Kriminalisierte Kurvengänger
Von Oliver Rast![imago1055259031.jpg](/img/450/205361.jpg)
Das Stadion ist ihr Experimentierfeld, Fans sind ihre Versuchskaninchen. Oder: Behörden schikanieren Anhänger des Fußballsports, besonders rebellische Kurvengänger. Dreister, härter, repressiver. Der Dachverband der Fanhilfen, ein bundesweiter Zusammenschluss von Fanhelfern, präsentierte am Dienstag ein Forderungspapier zur Bundestagswahl. Sieben Punkte zur Wahrung von Fan-, Bürger- und Freiheitsrechten. Denn mantramäßig wiederholten Fanatiker im Sicherheitsapparat, in Parteien und in Verbänden, dass ein Besuch in der Arena gefährlich sei. Grober Unfug, betonen die Aktivisten aus dem weiten Rund.

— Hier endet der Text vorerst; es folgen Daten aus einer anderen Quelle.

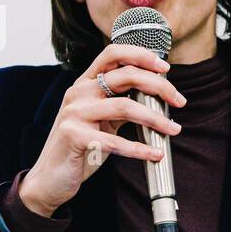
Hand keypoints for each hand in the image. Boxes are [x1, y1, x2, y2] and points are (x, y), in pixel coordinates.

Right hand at [19, 43, 186, 216]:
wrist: (50, 178)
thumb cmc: (81, 147)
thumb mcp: (102, 119)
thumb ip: (122, 104)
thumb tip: (160, 98)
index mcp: (85, 83)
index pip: (113, 53)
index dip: (141, 55)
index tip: (165, 68)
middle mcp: (78, 92)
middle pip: (125, 75)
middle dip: (159, 86)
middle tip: (180, 101)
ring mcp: (74, 113)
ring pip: (125, 106)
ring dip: (155, 118)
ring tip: (174, 130)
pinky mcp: (73, 136)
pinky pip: (114, 141)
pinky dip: (139, 149)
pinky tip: (155, 154)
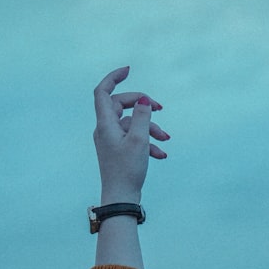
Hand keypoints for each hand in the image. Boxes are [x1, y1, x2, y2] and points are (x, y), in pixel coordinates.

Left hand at [93, 66, 170, 204]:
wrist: (120, 198)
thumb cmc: (127, 170)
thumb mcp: (139, 140)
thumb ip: (141, 116)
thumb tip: (143, 100)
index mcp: (105, 124)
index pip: (103, 92)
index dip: (114, 78)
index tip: (129, 70)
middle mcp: (105, 129)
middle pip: (121, 105)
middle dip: (142, 105)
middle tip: (160, 107)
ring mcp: (111, 140)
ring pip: (132, 123)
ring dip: (150, 128)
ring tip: (166, 139)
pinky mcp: (119, 150)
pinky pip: (134, 138)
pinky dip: (148, 143)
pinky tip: (161, 154)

Mittels Kriminalisierung von Fankultur und Fandasein werde »ein verzerrtes öffentliches Bild gezeichnet, welches der Einschränkung grundlegender Freiheits- und Bürgerrechte dient«, sagte Linda Röttig, Vorstandsmitglied des Fanhilfendachverbands, am Dienstag gegenüber jW. Und ganz wichtig: Repressalien erfolgten oftmals zuerst bei Fußballfans, würden bei ihnen erprobt, durchgesetzt, um alsdann weitere soziale Gruppen zu treffen.
Die organisierten Fanrechtler lehnen etwa die »Totalüberwachung der Kommunikation durch die Einführung der Chatkontrolle« ab. Sie fordern indes ein Zeugnisverweigerungsrecht für Sozialarbeiter in Fanprojekten und erteilen erweiterten Befugnissen für Polizeibehörden eine Absage. Und nicht zuletzt steht die Verbunddatei des Bundeskriminalamts, die Datei »Gewalttäter Sport« (DGS), in der Kritik. Dort werden Fans allein wegen Bagatellen gespeichert. Ferner sei die DGS intransparent, das verletze das Recht auf informationelle Selbstbestimmung. Kurzum, die Datei gehöre abgeschafft. Sofort, ersatzlos.
Eine Reform durch die Ampel – wie im Koalitionsvertrag versprochen – blieb aus, bemängelte Fananwalt René Lau am Dienstag gegenüber jW. Und sowieso: Beschuldigten- und Verteidigerrechte seien in den vergangenen Jahren genug eingeschränkt worden. Lau: »Deshalb ist es an der Zeit, zur rechtsstaatlichen Politik zurückzukehren.«
Das mahnt auch Röttig von den Fanhilfen an. Und wer glaube, »sich auf Kosten von Fußballfans politisch profilieren zu können, befindet sich auf dem Holzweg«.